Aside from the daily monotony of classes, a plethora of extracurricular options were laid open to me by the university. Choices ranged from Chinese classics, like classical calligraphy, to western styled clubs, like Model United Nations and sports clubs. During my freshman year, I dabbled in a variety of activities; however, by the time the second year rolled around I had settled on a few core interests that I had formed. One of which, I am proud to be part of and even contribute to is that of a program which links students together to help each other in difficult subjects. This mutual assistance program, hosted by the Student Activity Center, expanded my line of sight for the potential of my time at this school.
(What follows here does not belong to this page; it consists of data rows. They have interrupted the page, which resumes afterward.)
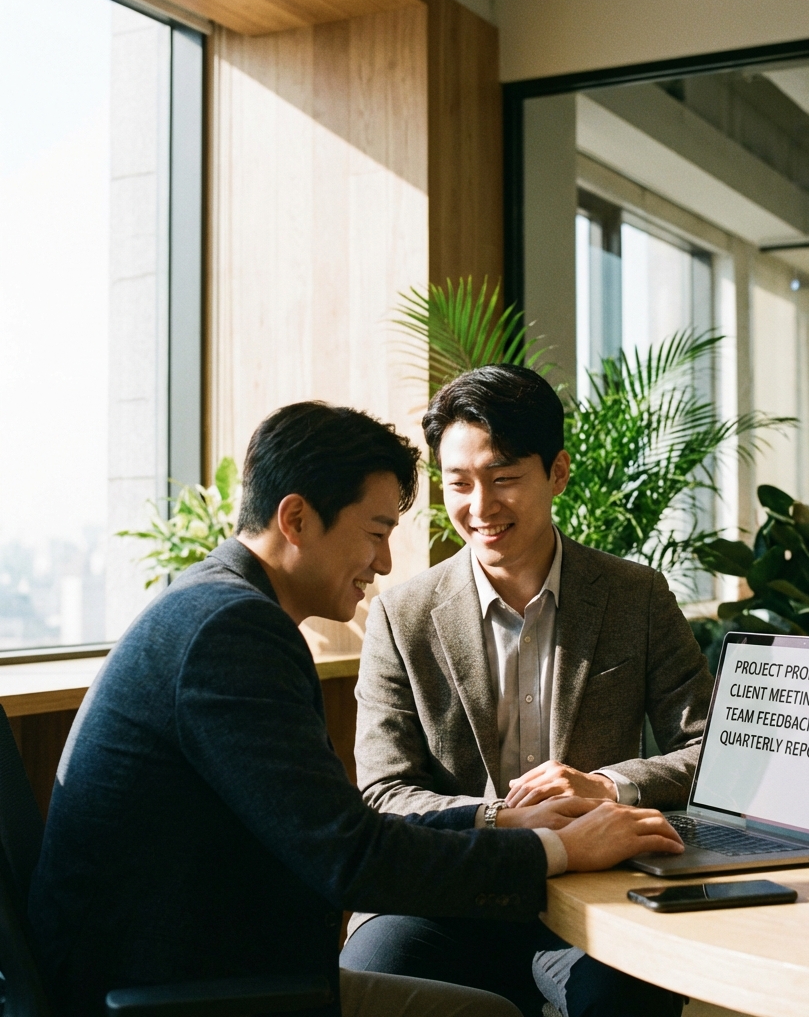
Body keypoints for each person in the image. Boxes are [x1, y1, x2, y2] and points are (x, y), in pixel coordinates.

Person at [28, 401, 684, 1017]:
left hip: (181, 963)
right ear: (296, 519)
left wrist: (504, 821)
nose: (385, 560)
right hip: (176, 986)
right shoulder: (233, 633)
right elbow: (353, 857)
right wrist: (559, 849)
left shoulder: (214, 605)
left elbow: (333, 833)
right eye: (376, 531)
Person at [344, 366, 713, 1017]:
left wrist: (610, 787)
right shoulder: (401, 618)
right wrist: (507, 824)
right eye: (458, 483)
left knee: (627, 995)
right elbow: (382, 794)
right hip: (448, 893)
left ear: (559, 473)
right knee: (372, 977)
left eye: (505, 478)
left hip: (592, 891)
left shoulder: (636, 596)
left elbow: (713, 749)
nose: (480, 508)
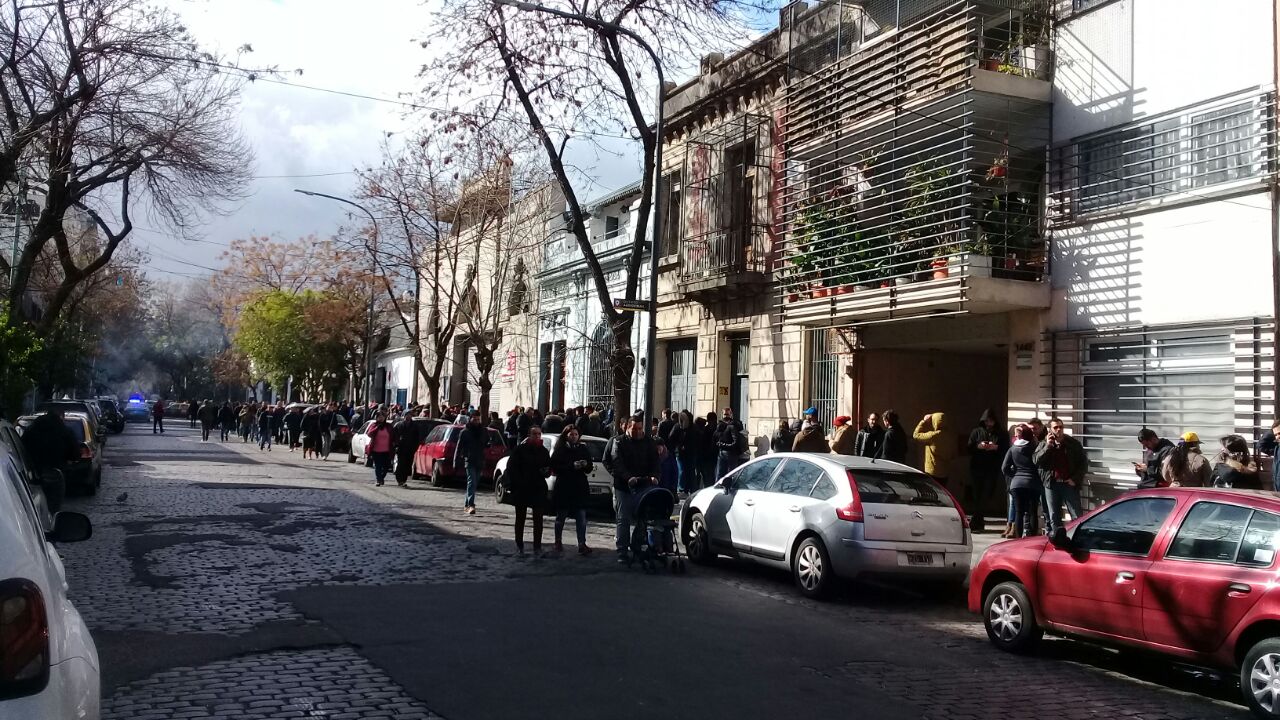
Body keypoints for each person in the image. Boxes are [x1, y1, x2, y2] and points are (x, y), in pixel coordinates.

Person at [605, 416, 659, 563]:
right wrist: (627, 477)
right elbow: (616, 462)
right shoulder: (619, 442)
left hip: (643, 485)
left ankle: (636, 545)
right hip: (624, 486)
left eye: (640, 429)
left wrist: (654, 476)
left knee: (643, 518)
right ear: (627, 427)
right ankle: (622, 551)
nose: (637, 432)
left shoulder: (648, 442)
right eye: (634, 428)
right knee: (624, 518)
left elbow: (655, 461)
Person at [1033, 416, 1087, 534]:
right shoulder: (1044, 444)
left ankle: (1076, 537)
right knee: (1054, 516)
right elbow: (1036, 461)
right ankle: (1057, 539)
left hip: (1069, 483)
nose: (1059, 430)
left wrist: (1075, 479)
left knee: (1076, 516)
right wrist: (1048, 446)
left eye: (1061, 427)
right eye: (1055, 427)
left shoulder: (1072, 443)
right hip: (1051, 484)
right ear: (1050, 430)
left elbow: (1083, 463)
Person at [507, 426, 553, 556]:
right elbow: (511, 467)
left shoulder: (543, 451)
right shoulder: (520, 449)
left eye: (539, 434)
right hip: (522, 488)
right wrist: (518, 482)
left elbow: (548, 468)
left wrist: (547, 471)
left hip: (537, 488)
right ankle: (519, 544)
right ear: (529, 435)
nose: (537, 436)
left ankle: (537, 546)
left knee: (538, 518)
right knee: (520, 518)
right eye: (534, 434)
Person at [551, 426, 593, 555]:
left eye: (576, 434)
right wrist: (571, 466)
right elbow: (555, 467)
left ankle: (582, 544)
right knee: (561, 516)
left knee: (581, 516)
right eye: (571, 434)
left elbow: (589, 467)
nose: (574, 436)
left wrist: (585, 465)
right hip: (564, 486)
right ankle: (558, 541)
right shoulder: (560, 449)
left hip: (579, 487)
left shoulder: (583, 449)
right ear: (566, 435)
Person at [967, 409, 1009, 533]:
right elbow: (969, 447)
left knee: (987, 493)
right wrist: (979, 446)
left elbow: (1005, 448)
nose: (988, 423)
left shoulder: (1001, 434)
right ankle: (977, 520)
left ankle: (978, 519)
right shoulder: (977, 432)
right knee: (977, 494)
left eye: (990, 421)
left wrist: (995, 447)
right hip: (977, 466)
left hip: (992, 467)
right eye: (986, 421)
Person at [1003, 425, 1039, 538]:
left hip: (1016, 484)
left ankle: (1018, 538)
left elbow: (1004, 468)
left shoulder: (1012, 449)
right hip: (1033, 483)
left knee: (1019, 511)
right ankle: (1032, 537)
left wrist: (1015, 475)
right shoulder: (1034, 447)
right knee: (1033, 511)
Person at [21, 410, 78, 476]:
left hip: (33, 471)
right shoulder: (66, 432)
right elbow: (75, 454)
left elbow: (22, 446)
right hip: (57, 472)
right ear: (61, 417)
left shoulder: (33, 429)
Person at [455, 411, 491, 514]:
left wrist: (488, 444)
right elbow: (459, 447)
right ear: (470, 419)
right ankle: (471, 505)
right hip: (469, 459)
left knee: (474, 484)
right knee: (472, 482)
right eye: (474, 419)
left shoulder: (483, 431)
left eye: (478, 419)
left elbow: (487, 442)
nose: (476, 421)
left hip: (480, 460)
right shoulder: (465, 432)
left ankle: (467, 505)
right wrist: (456, 461)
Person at [913, 412, 953, 487]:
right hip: (944, 473)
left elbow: (916, 435)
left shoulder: (933, 436)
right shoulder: (950, 436)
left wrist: (923, 421)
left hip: (932, 473)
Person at [669, 410, 699, 495]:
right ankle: (682, 489)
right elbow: (671, 438)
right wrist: (678, 446)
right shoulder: (678, 427)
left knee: (689, 471)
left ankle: (688, 488)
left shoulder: (693, 428)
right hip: (681, 453)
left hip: (690, 453)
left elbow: (698, 440)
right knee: (682, 470)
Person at [365, 410, 396, 486]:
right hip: (376, 450)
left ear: (385, 418)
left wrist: (395, 443)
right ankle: (379, 480)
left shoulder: (388, 426)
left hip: (387, 450)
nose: (381, 418)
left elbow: (393, 436)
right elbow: (369, 434)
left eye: (382, 417)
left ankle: (381, 477)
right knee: (378, 466)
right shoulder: (374, 425)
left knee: (386, 467)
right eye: (379, 417)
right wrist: (377, 428)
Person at [714, 408, 746, 481]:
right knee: (719, 475)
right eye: (724, 414)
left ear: (731, 415)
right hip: (722, 453)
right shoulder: (720, 425)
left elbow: (736, 442)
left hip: (731, 454)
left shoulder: (734, 425)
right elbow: (715, 438)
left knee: (731, 475)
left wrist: (723, 445)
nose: (726, 416)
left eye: (727, 414)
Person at [392, 412, 419, 488]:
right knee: (401, 464)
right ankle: (399, 479)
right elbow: (394, 435)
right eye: (407, 415)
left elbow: (417, 437)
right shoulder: (399, 425)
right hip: (401, 448)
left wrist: (415, 447)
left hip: (410, 448)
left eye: (410, 415)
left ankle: (404, 480)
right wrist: (396, 445)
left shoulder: (414, 426)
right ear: (404, 416)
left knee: (408, 464)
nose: (408, 416)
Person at [1257, 420, 1280, 491]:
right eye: (1275, 435)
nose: (1277, 437)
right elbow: (1261, 445)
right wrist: (1273, 429)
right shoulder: (1277, 448)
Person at [698, 413, 718, 487]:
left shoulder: (705, 429)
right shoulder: (719, 428)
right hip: (716, 454)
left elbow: (702, 442)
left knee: (708, 475)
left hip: (707, 455)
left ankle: (709, 487)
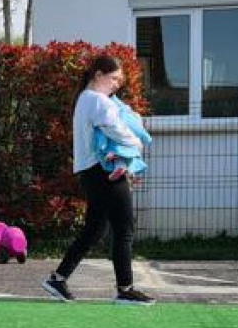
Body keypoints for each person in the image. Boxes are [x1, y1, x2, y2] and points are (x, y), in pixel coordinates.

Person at [42, 54, 155, 305]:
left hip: (90, 172)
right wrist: (137, 142)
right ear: (99, 75)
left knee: (94, 230)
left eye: (119, 80)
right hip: (104, 172)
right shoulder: (97, 101)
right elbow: (116, 128)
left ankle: (58, 279)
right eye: (114, 78)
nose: (117, 84)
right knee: (124, 229)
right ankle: (125, 289)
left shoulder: (85, 98)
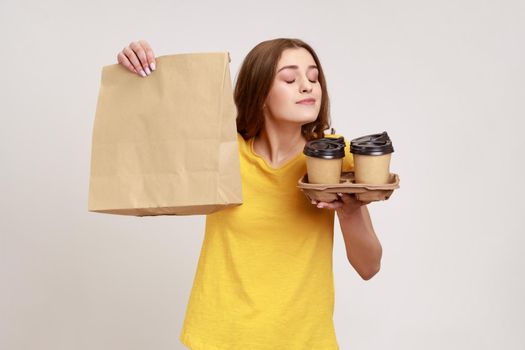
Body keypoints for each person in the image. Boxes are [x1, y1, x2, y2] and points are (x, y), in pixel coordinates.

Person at [117, 38, 383, 350]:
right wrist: (138, 75)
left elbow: (369, 267)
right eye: (289, 78)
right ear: (260, 95)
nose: (307, 86)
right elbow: (150, 139)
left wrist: (348, 209)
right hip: (220, 338)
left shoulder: (334, 157)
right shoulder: (223, 153)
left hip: (305, 342)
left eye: (313, 78)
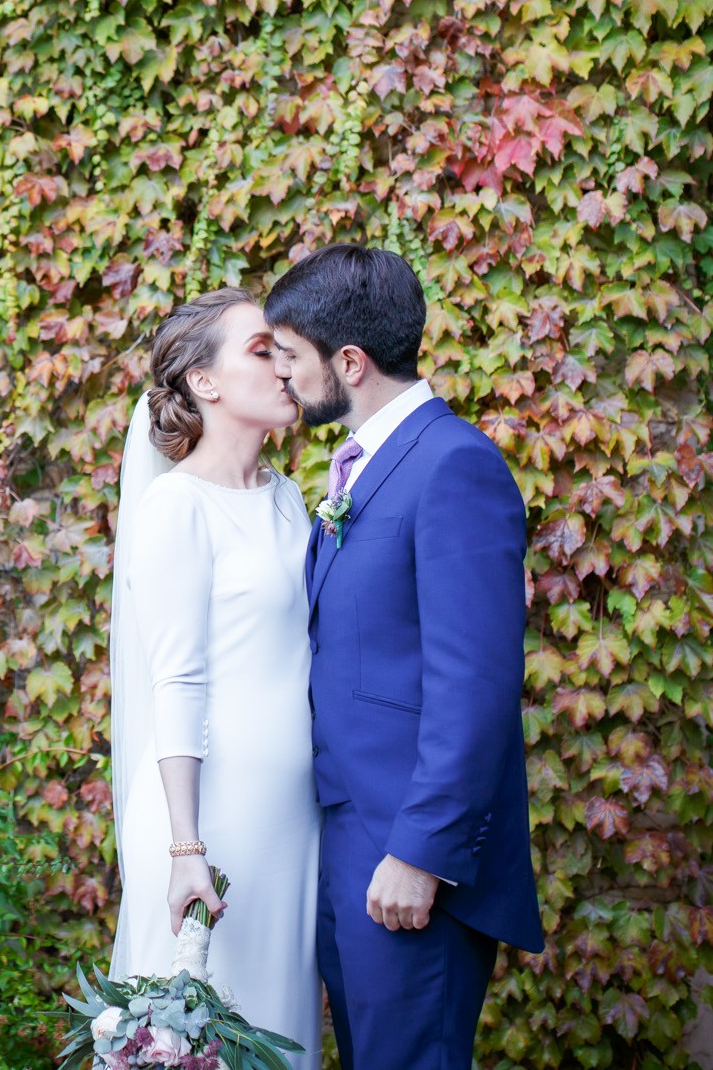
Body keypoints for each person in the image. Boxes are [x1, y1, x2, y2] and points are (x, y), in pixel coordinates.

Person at [265, 243, 544, 1070]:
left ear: (348, 362)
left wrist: (420, 852)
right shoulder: (358, 468)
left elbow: (477, 684)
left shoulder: (455, 464)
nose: (283, 377)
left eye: (290, 357)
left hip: (407, 857)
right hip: (351, 840)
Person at [109, 285, 320, 1058]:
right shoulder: (177, 508)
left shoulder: (292, 499)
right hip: (209, 821)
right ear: (205, 381)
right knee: (208, 1032)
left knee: (279, 1023)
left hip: (290, 819)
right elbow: (178, 680)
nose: (286, 366)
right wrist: (185, 847)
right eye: (262, 351)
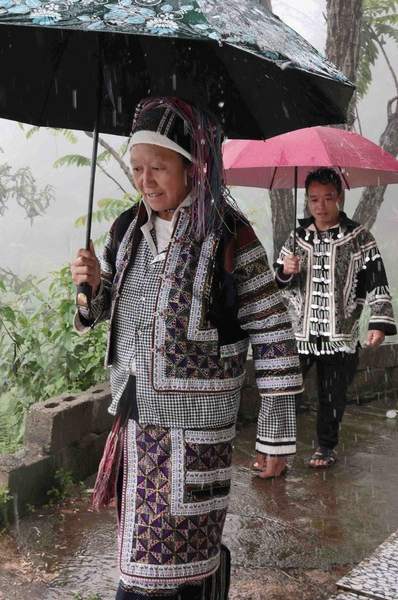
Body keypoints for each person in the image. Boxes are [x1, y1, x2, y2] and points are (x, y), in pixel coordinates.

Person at [70, 97, 303, 599]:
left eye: (158, 167)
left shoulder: (229, 237)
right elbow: (110, 309)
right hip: (135, 425)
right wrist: (91, 289)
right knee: (149, 562)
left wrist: (275, 434)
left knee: (165, 570)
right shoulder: (125, 232)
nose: (146, 180)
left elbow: (273, 334)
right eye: (136, 168)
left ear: (191, 166)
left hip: (195, 438)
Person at [274, 167, 397, 468]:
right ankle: (277, 449)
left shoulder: (359, 237)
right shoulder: (296, 237)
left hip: (339, 335)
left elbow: (377, 281)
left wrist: (378, 323)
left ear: (339, 197)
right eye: (314, 199)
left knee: (332, 395)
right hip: (299, 334)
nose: (321, 205)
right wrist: (285, 270)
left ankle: (325, 448)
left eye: (328, 198)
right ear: (307, 200)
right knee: (286, 392)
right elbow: (276, 281)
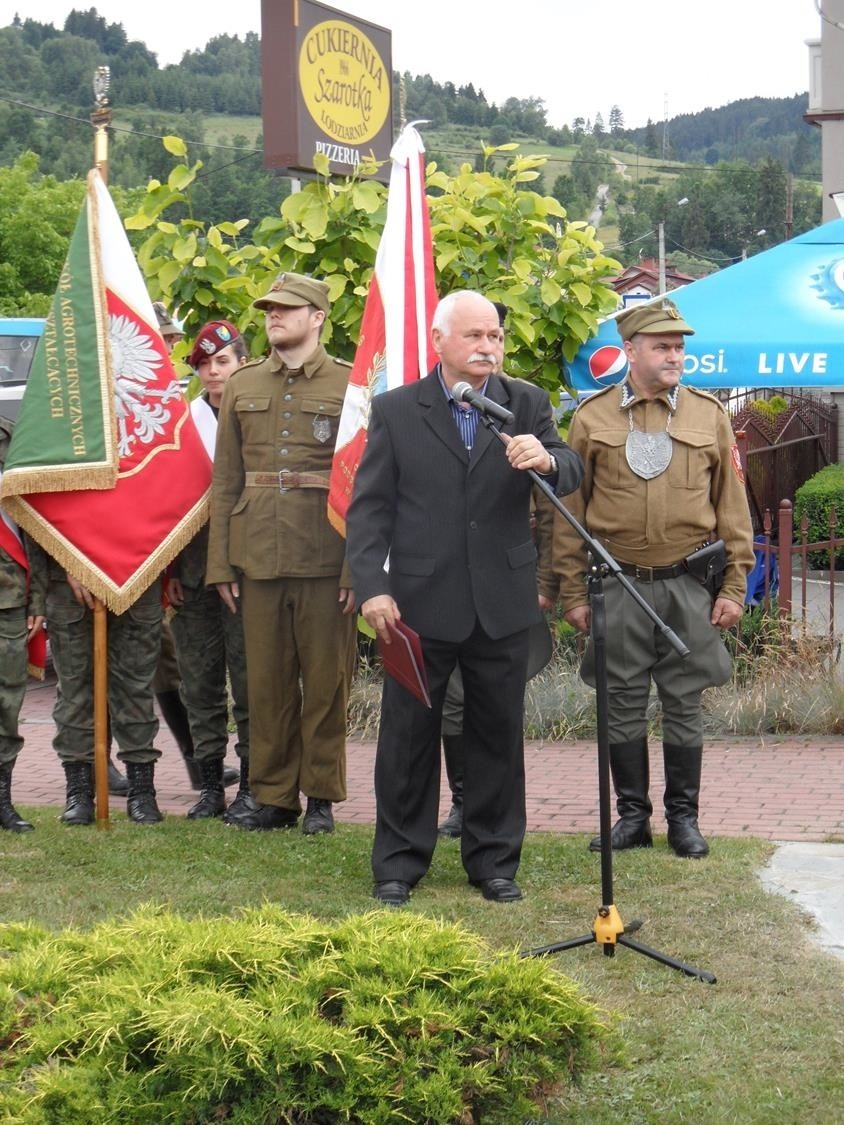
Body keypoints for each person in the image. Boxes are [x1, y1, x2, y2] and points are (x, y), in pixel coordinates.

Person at [346, 290, 583, 906]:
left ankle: (494, 861)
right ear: (439, 341)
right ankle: (398, 863)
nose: (488, 346)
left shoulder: (523, 402)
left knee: (496, 738)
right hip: (419, 603)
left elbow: (571, 465)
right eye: (475, 335)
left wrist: (549, 460)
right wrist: (373, 586)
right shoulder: (398, 410)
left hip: (502, 601)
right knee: (408, 740)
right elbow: (369, 511)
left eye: (496, 336)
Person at [552, 298, 755, 859]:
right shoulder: (591, 418)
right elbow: (567, 513)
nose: (675, 356)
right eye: (663, 346)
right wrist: (572, 591)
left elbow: (733, 510)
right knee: (620, 702)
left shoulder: (707, 415)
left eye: (680, 347)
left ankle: (683, 819)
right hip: (617, 586)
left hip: (688, 586)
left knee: (684, 703)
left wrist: (734, 587)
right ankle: (632, 819)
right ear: (633, 351)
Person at [206, 272, 357, 835]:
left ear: (317, 317)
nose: (274, 316)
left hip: (325, 552)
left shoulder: (349, 385)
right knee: (264, 684)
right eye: (270, 309)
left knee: (325, 682)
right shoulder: (243, 385)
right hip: (258, 553)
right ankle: (272, 797)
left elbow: (362, 483)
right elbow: (226, 481)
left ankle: (319, 797)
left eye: (288, 309)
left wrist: (356, 568)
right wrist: (221, 562)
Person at [167, 320, 250, 820]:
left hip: (246, 571)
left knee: (250, 681)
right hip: (194, 572)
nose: (213, 373)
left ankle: (254, 783)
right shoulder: (183, 423)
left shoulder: (258, 415)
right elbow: (167, 506)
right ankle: (210, 785)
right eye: (203, 365)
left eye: (222, 362)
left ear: (242, 361)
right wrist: (170, 568)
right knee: (198, 683)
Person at [0, 416, 46, 832]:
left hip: (8, 601)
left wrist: (37, 597)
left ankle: (2, 802)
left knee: (5, 704)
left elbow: (29, 526)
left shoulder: (13, 438)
Everyone wants to make a contribution to his or her community, myself included, and I believe that I have found my niche. A few months the school began to encourage students to expand their entrepreneurship skills by opening an incubator where students can pitch ideas to the teachers and, if approved, would be given the resources to put their ideas into action. A group of friends and myself were all keenly aware of a drastic lack of school paraphernalia on campus and came up with a plan to address that gap. In the weeks that preceded my commissioning to write this article, my team has prepped multiple items, such as t-shirts and key chains, as an initial wave with hopes for a much larger range of products in the future. With this simple souvenir shop, my team hopes to inspire in our schoolmates the same kindred school spirit that rages in western universities.
I would like to take a bit of room here to thank all those that made my incredible journey possible. To begin, one must start with my tireless parents who strove to push me to achieve in the face of any adversity. My heart goes out to my godmother, Liu Jun, and her students for their tireless assistance; all my teachers and administrators who made learning so effortless. Finally, how could one forget all my friends, colleagues, and schoolmates who turned my time here from bearable to unforgettable. The chasm inside of me still exists, but the bridge that these individuals helped me build will endure and with passing day I feel it being pulled a bit closer.